A Time Limit on Co-op Applications is Shot Down

New York State

Aug. 17, 2016 — Lobbying by co-op advocates avoids a trip down a “slippery slope.”

A massive lobbying effort by co-op advocates helped kill a bill in the closing days of the current session of the state legislature that would have required co-op boards to rule on buyer applications within 45 days. Failure to do so would have resulted in the automatic acceptance of the applicant as a shareholder in the cooperative.

The so-called “Fairness in Cooperative Home Ownership Act” was intended to combat discrimination by boards.

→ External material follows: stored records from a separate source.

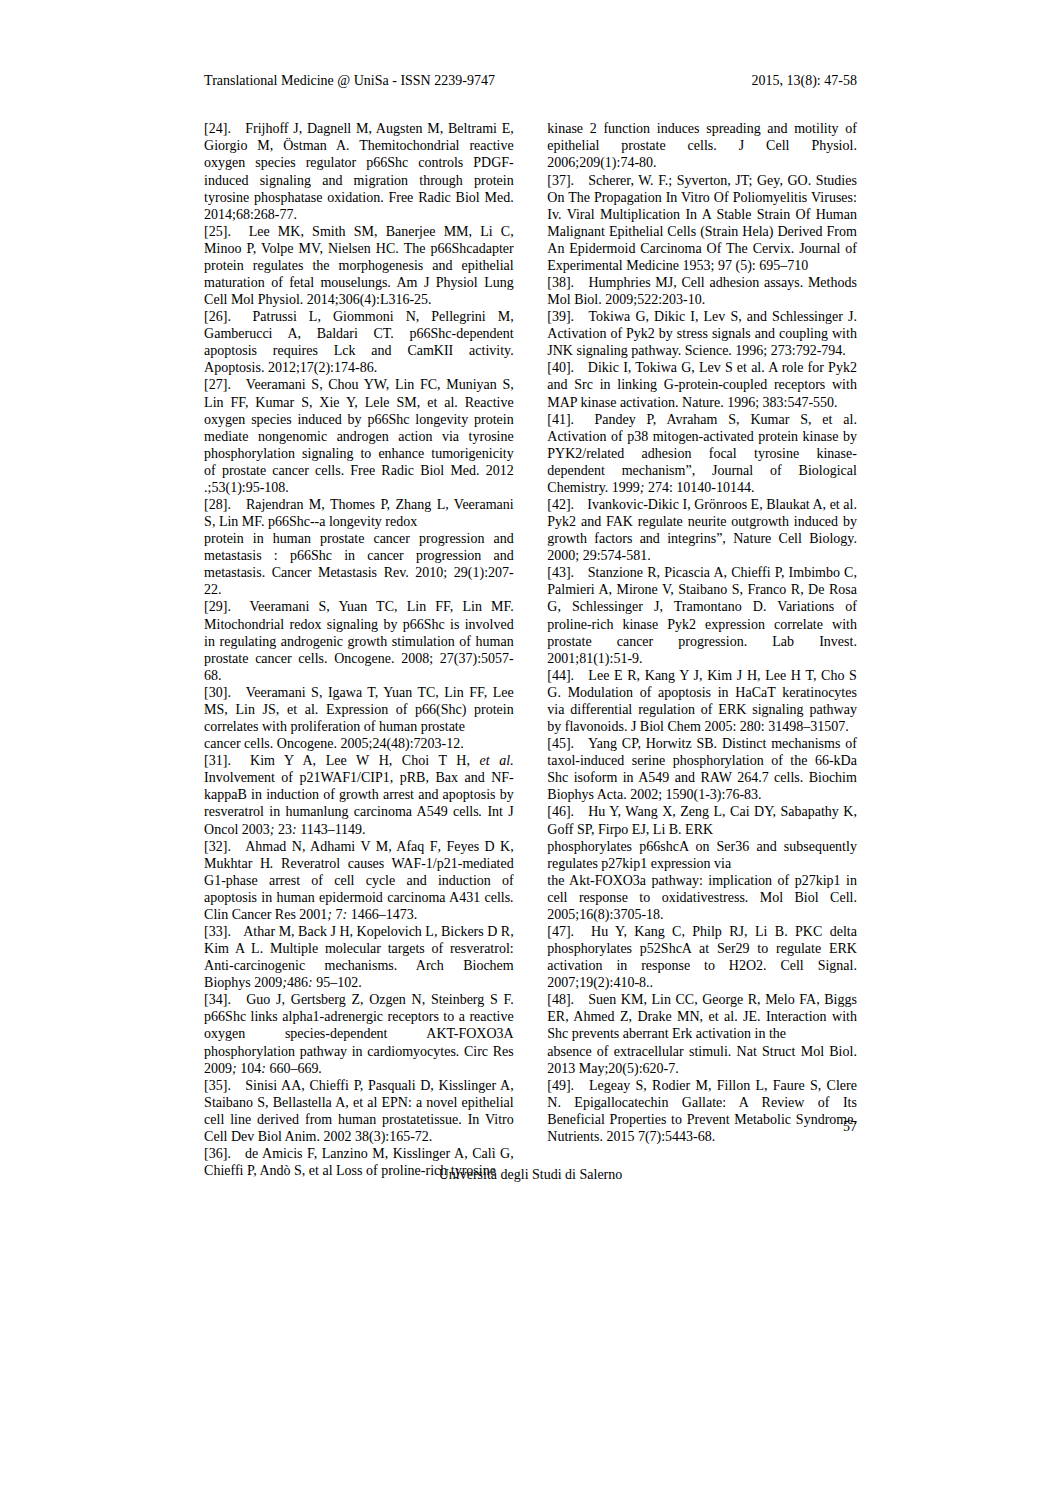Translational Medicine @ UniSa - ISSN 2239-9747
2015, 13(8): 47-58
[24]. Frijhoff J, Dagnell M, Augsten M, Beltrami E, Giorgio M, Östman A. Themitochondrial reactive oxygen species regulator p66Shc controls PDGF-induced signaling and migration through protein tyrosine phosphatase oxidation. Free Radic Biol Med. 2014;68:268-77.
[25]. Lee MK, Smith SM, Banerjee MM, Li C, Minoo P, Volpe MV, Nielsen HC. The p66Shcadapter protein regulates the morphogenesis and epithelial maturation of fetal mouselungs. Am J Physiol Lung Cell Mol Physiol. 2014;306(4):L316-25.
[26]. Patrussi L, Giommoni N, Pellegrini M, Gamberucci A, Baldari CT. p66Shc-dependent apoptosis requires Lck and CamKII activity. Apoptosis. 2012;17(2):174-86.
[27]. Veeramani S, Chou YW, Lin FC, Muniyan S, Lin FF, Kumar S, Xie Y, Lele SM, et al. Reactive oxygen species induced by p66Shc longevity protein mediate nongenomic androgen action via tyrosine phosphorylation signaling to enhance tumorigenicity of prostate cancer cells. Free Radic Biol Med. 2012 .;53(1):95-108.
[28]. Rajendran M, Thomes P, Zhang L, Veeramani S, Lin MF. p66Shc--a longevity redox
protein in human prostate cancer progression and metastasis : p66Shc in cancer progression and metastasis. Cancer Metastasis Rev. 2010; 29(1):207-22.
[29]. Veeramani S, Yuan TC, Lin FF, Lin MF. Mitochondrial redox signaling by p66Shc is involved in regulating androgenic growth stimulation of human prostate cancer cells. Oncogene. 2008; 27(37):5057-68.
[30]. Veeramani S, Igawa T, Yuan TC, Lin FF, Lee MS, Lin JS, et al. Expression of p66(Shc) protein correlates with proliferation of human prostate
cancer cells. Oncogene. 2005;24(48):7203-12.
[31]. Kim Y A, Lee W H, Choi T H, et al. Involvement of p21WAF1/CIP1, pRB, Bax and NF-kappaB in induction of growth arrest and apoptosis by resveratrol in humanlung carcinoma A549 cells. Int J Oncol 2003; 23: 1143–1149.
[32]. Ahmad N, Adhami V M, Afaq F, Feyes D K, Mukhtar H. Reveratrol causes WAF-1/p21-mediated G1-phase arrest of cell cycle and induction of apoptosis in human epidermoid carcinoma A431 cells. Clin Cancer Res 2001; 7: 1466–1473.
[33]. Athar M, Back J H, Kopelovich L, Bickers D R, Kim A L. Multiple molecular targets of resveratrol: Anti-carcinogenic mechanisms. Arch Biochem Biophys 2009; 486: 95–102.
[34]. Guo J, Gertsberg Z, Ozgen N, Steinberg S F. p66Shc links alpha1-adrenergic receptors to a reactive oxygen species-dependent AKT-FOXO3A phosphorylation pathway in cardiomyocytes. Circ Res 2009; 104: 660–669.
[35]. Sinisi AA, Chieffi P, Pasquali D, Kisslinger A, Staibano S, Bellastella A, et al EPN: a novel epithelial cell line derived from human prostatetissue. In Vitro Cell Dev Biol Anim. 2002 38(3):165-72.
[36]. de Amicis F, Lanzino M, Kisslinger A, Calì G, Chieffi P, Andò S, et al Loss of proline-rich tyrosine
kinase 2 function induces spreading and motility of epithelial prostate cells. J Cell Physiol. 2006;209(1):74-80.
[37]. Scherer, W. F.; Syverton, JT; Gey, GO. Studies On The Propagation In Vitro Of Poliomyelitis Viruses: Iv. Viral Multiplication In A Stable Strain Of Human Malignant Epithelial Cells (Strain Hela) Derived From An Epidermoid Carcinoma Of The Cervix. Journal of Experimental Medicine 1953; 97 (5): 695–710
[38]. Humphries MJ, Cell adhesion assays. Methods Mol Biol. 2009;522:203-10.
[39]. Tokiwa G, Dikic I, Lev S, and Schlessinger J. Activation of Pyk2 by stress signals and coupling with JNK signaling pathway. Science. 1996; 273:792-794.
[40]. Dikic I, Tokiwa G, Lev S et al. A role for Pyk2 and Src in linking G-protein-coupled receptors with MAP kinase activation. Nature. 1996; 383:547-550.
[41]. Pandey P, Avraham S, Kumar S, et al. Activation of p38 mitogen-activated protein kinase by PYK2/related adhesion focal tyrosine kinase-dependent mechanism”, Journal of Biological Chemistry. 1999; 274: 10140-10144.
[42]. Ivankovic-Dikic I, Grönroos E, Blaukat A, et al. Pyk2 and FAK regulate neurite outgrowth induced by growth factors and integrins”, Nature Cell Biology. 2000; 29:574-581.
[43]. Stanzione R, Picascia A, Chieffi P, Imbimbo C, Palmieri A, Mirone V, Staibano S, Franco R, De Rosa G, Schlessinger J, Tramontano D. Variations of proline-rich kinase Pyk2 expression correlate with prostate cancer progression. Lab Invest. 2001;81(1):51-9.
[44]. Lee E R, Kang Y J, Kim J H, Lee H T, Cho S G. Modulation of apoptosis in HaCaT keratinocytes via differential regulation of ERK signaling pathway by flavonoids. J Biol Chem 2005: 280: 31498–31507.
[45]. Yang CP, Horwitz SB. Distinct mechanisms of taxol-induced serine phosphorylation of the 66-kDa Shc isoform in A549 and RAW 264.7 cells. Biochim Biophys Acta. 2002; 1590(1-3):76-83.
[46]. Hu Y, Wang X, Zeng L, Cai DY, Sabapathy K, Goff SP, Firpo EJ, Li B. ERK
phosphorylates p66shcA on Ser36 and subsequently regulates p27kip1 expression via
the Akt-FOXO3a pathway: implication of p27kip1 in cell response to oxidativestress. Mol Biol Cell. 2005;16(8):3705-18.
[47]. Hu Y, Kang C, Philp RJ, Li B. PKC delta phosphorylates p52ShcA at Ser29 to regulate ERK activation in response to H2O2. Cell Signal. 2007;19(2):410-8..
[48]. Suen KM, Lin CC, George R, Melo FA, Biggs ER, Ahmed Z, Drake MN, et al. JE. Interaction with Shc prevents aberrant Erk activation in the
absence of extracellular stimuli. Nat Struct Mol Biol. 2013 May;20(5):620-7.
[49]. Legeay S, Rodier M, Fillon L, Faure S, Clere N. Epigallocatechin Gallate: A Review of Its Beneficial Properties to Prevent Metabolic Syndrome. Nutrients. 2015 7(7):5443-68.
57
Università degli Studi di Salerno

The opposition to the bill was led by The Building & Realty Institute and the Westchester County-based Cooperative and Condominium Advisory Council, who were joined by the Council of New York Cooperatives and Condominiums (CNYCC), the New York Real Estate Journal reports.

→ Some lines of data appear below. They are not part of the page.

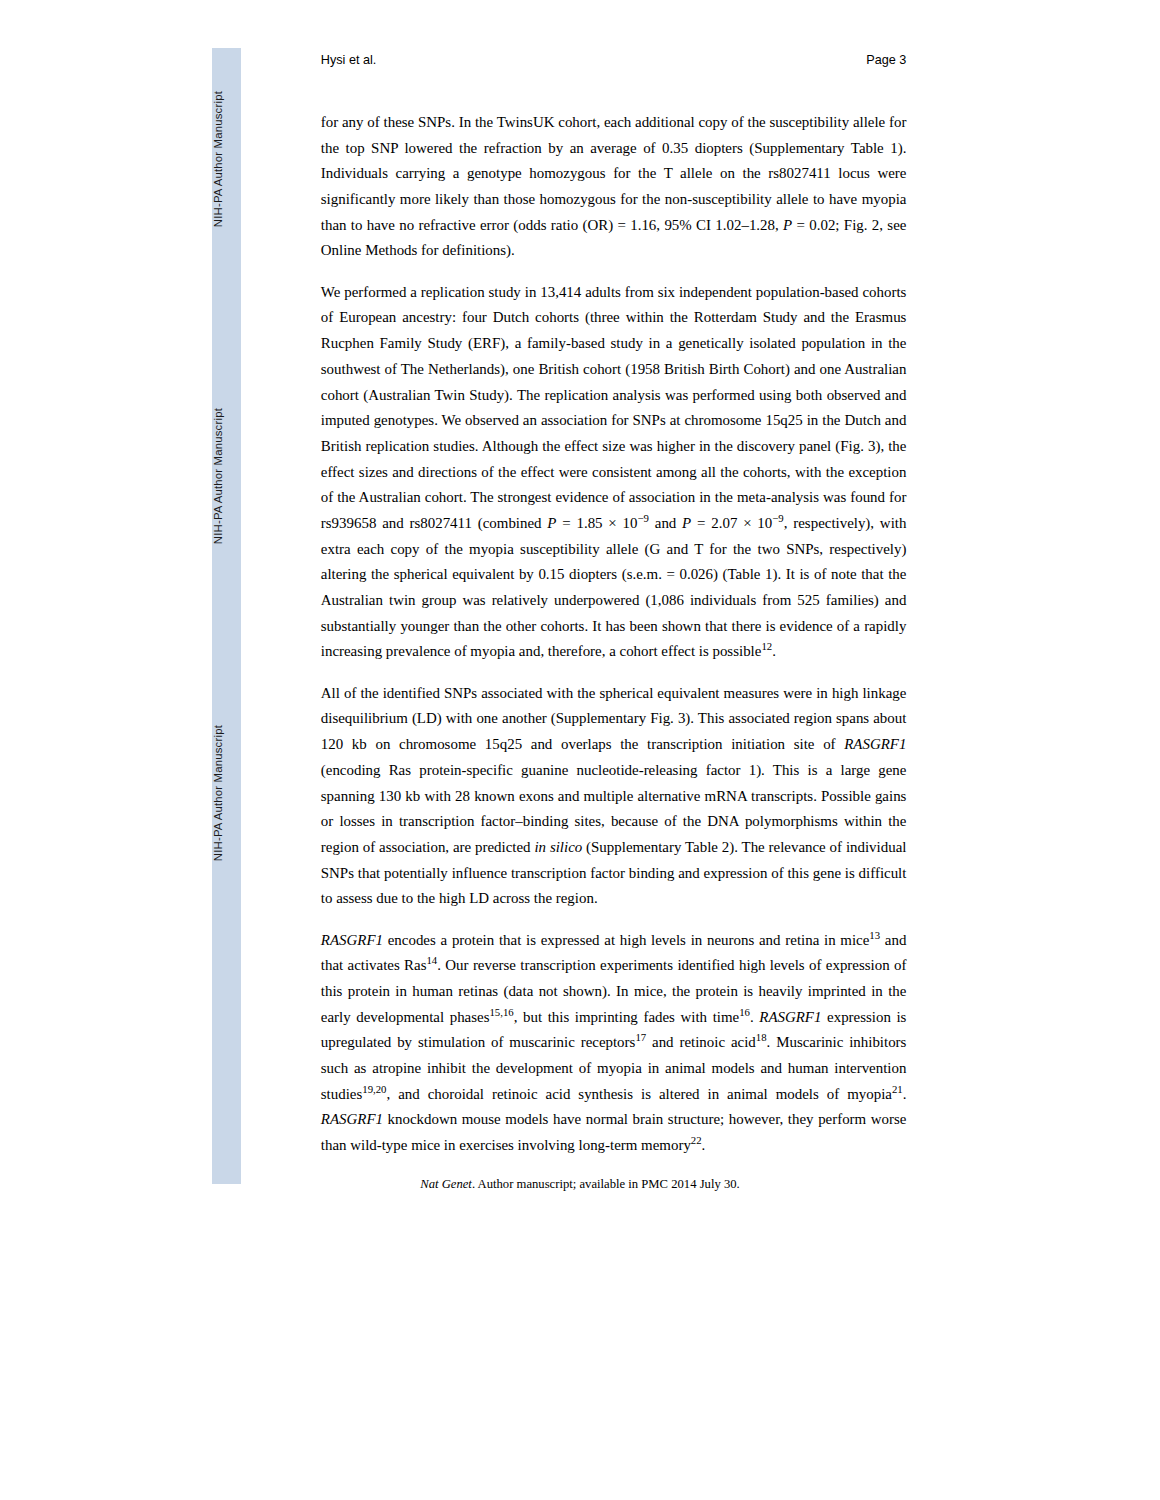NIH-PA Author Manuscript
NIH-PA Author Manuscript
NIH-PA Author Manuscript
Hysi et al.
Page 3
for any of these SNPs. In the TwinsUK cohort, each additional copy of the susceptibility allele for the top SNP lowered the refraction by an average of 0.35 diopters (Supplementary Table 1). Individuals carrying a genotype homozygous for the T allele on the rs8027411 locus were significantly more likely than those homozygous for the non-susceptibility allele to have myopia than to have no refractive error (odds ratio (OR) = 1.16, 95% CI 1.02–1.28, P = 0.02; Fig. 2, see Online Methods for definitions).
We performed a replication study in 13,414 adults from six independent population-based cohorts of European ancestry: four Dutch cohorts (three within the Rotterdam Study and the Erasmus Rucphen Family Study (ERF), a family-based study in a genetically isolated population in the southwest of The Netherlands), one British cohort (1958 British Birth Cohort) and one Australian cohort (Australian Twin Study). The replication analysis was performed using both observed and imputed genotypes. We observed an association for SNPs at chromosome 15q25 in the Dutch and British replication studies. Although the effect size was higher in the discovery panel (Fig. 3), the effect sizes and directions of the effect were consistent among all the cohorts, with the exception of the Australian cohort. The strongest evidence of association in the meta-analysis was found for rs939658 and rs8027411 (combined P = 1.85 × 10−9 and P = 2.07 × 10−9, respectively), with extra each copy of the myopia susceptibility allele (G and T for the two SNPs, respectively) altering the spherical equivalent by 0.15 diopters (s.e.m. = 0.026) (Table 1). It is of note that the Australian twin group was relatively underpowered (1,086 individuals from 525 families) and substantially younger than the other cohorts. It has been shown that there is evidence of a rapidly increasing prevalence of myopia and, therefore, a cohort effect is possible12.
All of the identified SNPs associated with the spherical equivalent measures were in high linkage disequilibrium (LD) with one another (Supplementary Fig. 3). This associated region spans about 120 kb on chromosome 15q25 and overlaps the transcription initiation site of RASGRF1 (encoding Ras protein-specific guanine nucleotide-releasing factor 1). This is a large gene spanning 130 kb with 28 known exons and multiple alternative mRNA transcripts. Possible gains or losses in transcription factor–binding sites, because of the DNA polymorphisms within the region of association, are predicted in silico (Supplementary Table 2). The relevance of individual SNPs that potentially influence transcription factor binding and expression of this gene is difficult to assess due to the high LD across the region.
RASGRF1 encodes a protein that is expressed at high levels in neurons and retina in mice13 and that activates Ras14. Our reverse transcription experiments identified high levels of expression of this protein in human retinas (data not shown). In mice, the protein is heavily imprinted in the early developmental phases15,16, but this imprinting fades with time16. RASGRF1 expression is upregulated by stimulation of muscarinic receptors17 and retinoic acid18. Muscarinic inhibitors such as atropine inhibit the development of myopia in animal models and human intervention studies19,20, and choroidal retinoic acid synthesis is altered in animal models of myopia21. RASGRF1 knockdown mouse models have normal brain structure; however, they perform worse than wild-type mice in exercises involving long-term memory22.
Nat Genet. Author manuscript; available in PMC 2014 July 30.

“This bill would be detrimental to the vast majority of cooperatives who behave well and respect applicants,” said Mary Ann Rothman, executive director of the CNYCC. “It also is the start of a slippery slope towards total oversight of the admissions process…including mandatory disclosure of the reasons for a co-op board’s decision on an application.”

Added Ronald Finger, attorney for the co-op lobbying groups, “This is a clear-cut example of the state legislature attempting to usurp the authority of cooperatives, and it is an outrage.”